P1829 学习笔记

求

\[\sum_{i=1}^n \sum_{j=1}^m \operatorname{lcm}(i,j) \bmod 20101009 \]

写一个质数判断的程序不难发现，模数是一个质数。

我们把 \(\operatorname{lcm}\) 改成 \(\gcd\)

\[\sum_{i=1}^n \sum_{j=1}^m \frac{ij}{\gcd(i,j)} \]

令 \(g=\gcd(i,j)\) 并交换求和顺序

\[\sum_{g=1}^{n} g\sum_{i=1}^{\lfloor n/d \rfloor} \sum_{j=1}^{\lfloor m/d \rfloor} ij \cdot [\gcd(i,j)=1] \]

令

\[f(n,m)=\sum_{i=1}^{\lfloor n/d \rfloor} \sum_{j=1}^{\lfloor m/d \rfloor} ij \cdot [\gcd(i,j)=1] \]

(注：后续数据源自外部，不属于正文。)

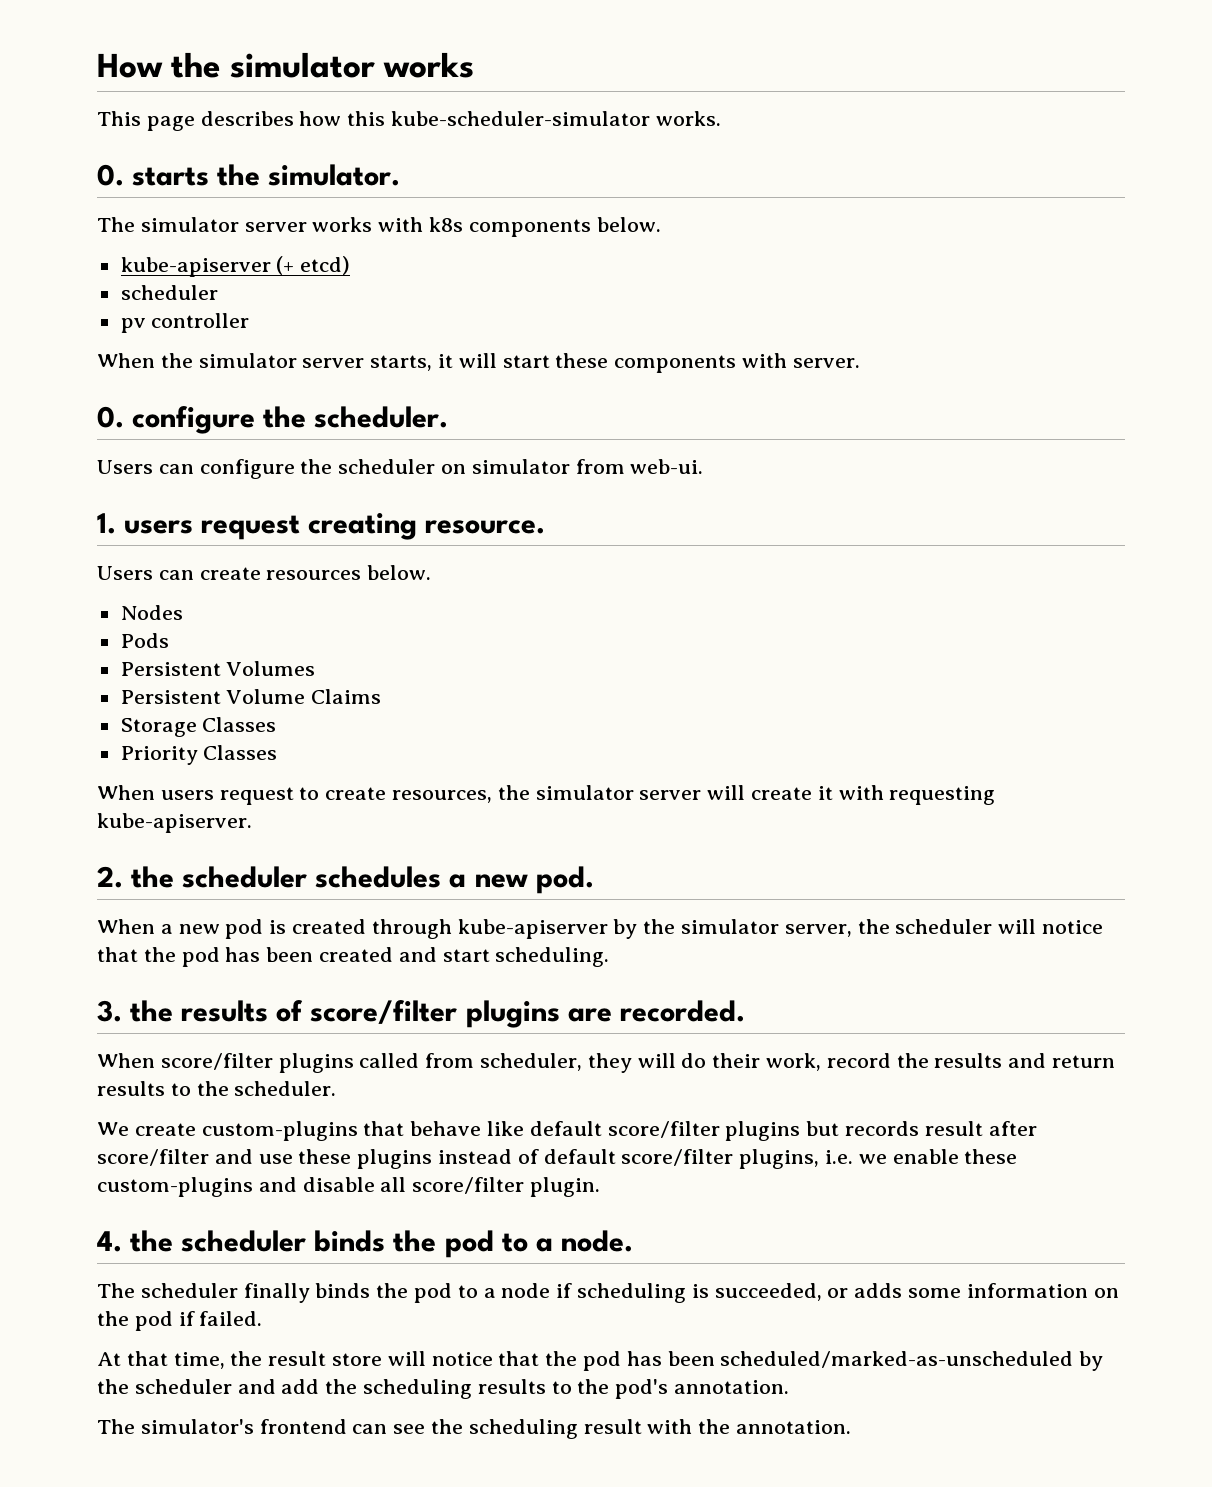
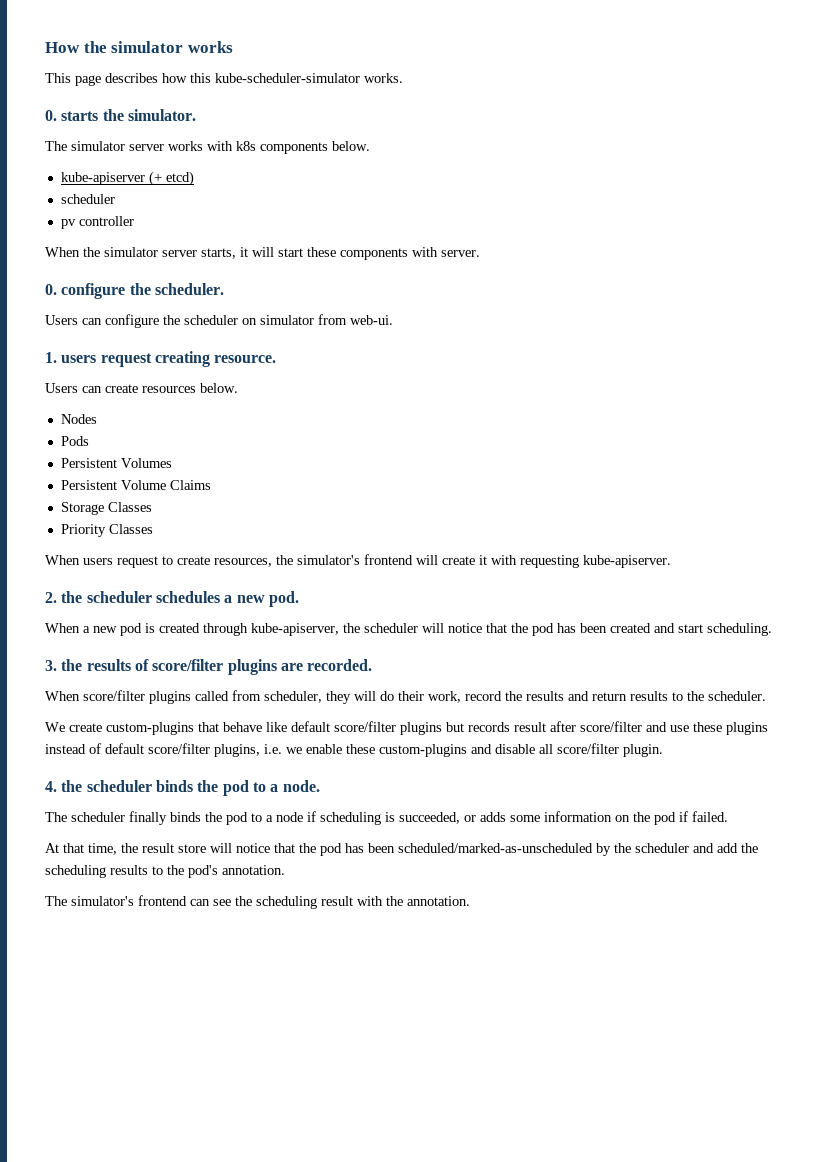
[535,785,702,800] simulator server -> [297,554,413,565] simulator's frontend
[457,919,852,939] kube-apiserver by the simulator server, -> [251,623,339,636] kube-apiserver,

把 \([\gcd(i,j)=1]\) 替换为莫比乌斯函数，即

\[f(n,m)=\sum_{i=1}^n \sum_{j=1}^m ij \sum_{d \mid i,d \mid j} \mu(d) \]

先枚举 \(d\)

\[f(n,m)=\sum_{d=1}^n \mu(d) d^2 \sum_{i=1}^{\lfloor n/d \rfloor} \sum_{j=1}^{\lfloor m/d \rfloor} ij \]

后面的

\[\sum_{i=1}^{\lfloor n/d \rfloor} \sum_{j=1}^{\lfloor m/d \rfloor} ij=\frac 14 \lfloor \frac nd \rfloor \lfloor \frac md \rfloor (\lfloor \frac nd \rfloor+1)(\lfloor \frac md \rfloor+1) \]

整除分块。

code

#include <bits/stdc++.h>
#define fast std::ios::sync_with_stdio(false); std::cin.tie(NULL); std::cout.tie(NULL);
#define Debug(x) std::cout << #x << ':' << x << std::endl;
constexpr std::int32_t mod = 20101009;
constexpr std::int32_t maxn = 1e7 + 5;

std::int32_t n, m, mu[maxn], prime[maxn], pre_sum[maxn], tot;
bool vis[maxn];
void sieve(){
	mu[1] = 1;
	for (std::int32_t i = 2; i <= std::min(n, m); i++){
		if (!vis[i]) prime[++tot] = i, mu[i] = -1;
		for (std::int32_t j = 1; j <= tot && i * prime[j] <= std::min(n, m); j++){
			vis[i * prime[j]] = true;
			if (i % prime[j] == 0){
				mu[i * prime[j]] = 0;
				break;
			} else mu[i * prime[j]] = -mu[i];
		}
	}
	for (std::int32_t i = 1; i <= std::min(n, m); i++) pre_sum[i] = (pre_sum[i - 1] + 1ll * i * i % mod * (mu[i] + mod) % mod) % mod;
}
std::int32_t f(std::int32_t x, std::int32_t y){
	return (1ll * x * (x + 1) / 2 % mod) * (1ll * y * (y + 1) / 2 % mod) % mod;
}
std::int32_t calc(std::int32_t x, std::int32_t y){
	std::int32_t res = 0;
	for (std::int32_t pl = 1, pr; pl <= std::min(x, y); pl = pr + 1){
		pr = std::min(x / (x / pl), y / (y / pl));
		res = (res + 1ll * (pre_sum[pr] - pre_sum[pl - 1] + mod) % mod * f(x / pl, y / pl) % mod) % mod;
	}
	return res;
}
std::int32_t solve(std::int32_t x, std::int32_t y){
	std::int32_t res = 0;
	for (std::int32_t pl = 1, pr; pl <= std::min(x, y); pl = pr + 1){
		pr = std::min(x / (x / pl), y / (y / pl));
		res = (res + 1ll * (pr - pl + 1) * (pl + pr) / 2 % mod * calc(x / pl, y / pl) % mod) % mod;
	}
	return res;
}

int main() {
	std::freopen("contest.in", "r", stdin);
	std::freopen("contest.out", "w", stdout);
	fast;
	std::cin >> n >> m;
	sieve();
	std::cout << solve(n, m);
	return 0;
}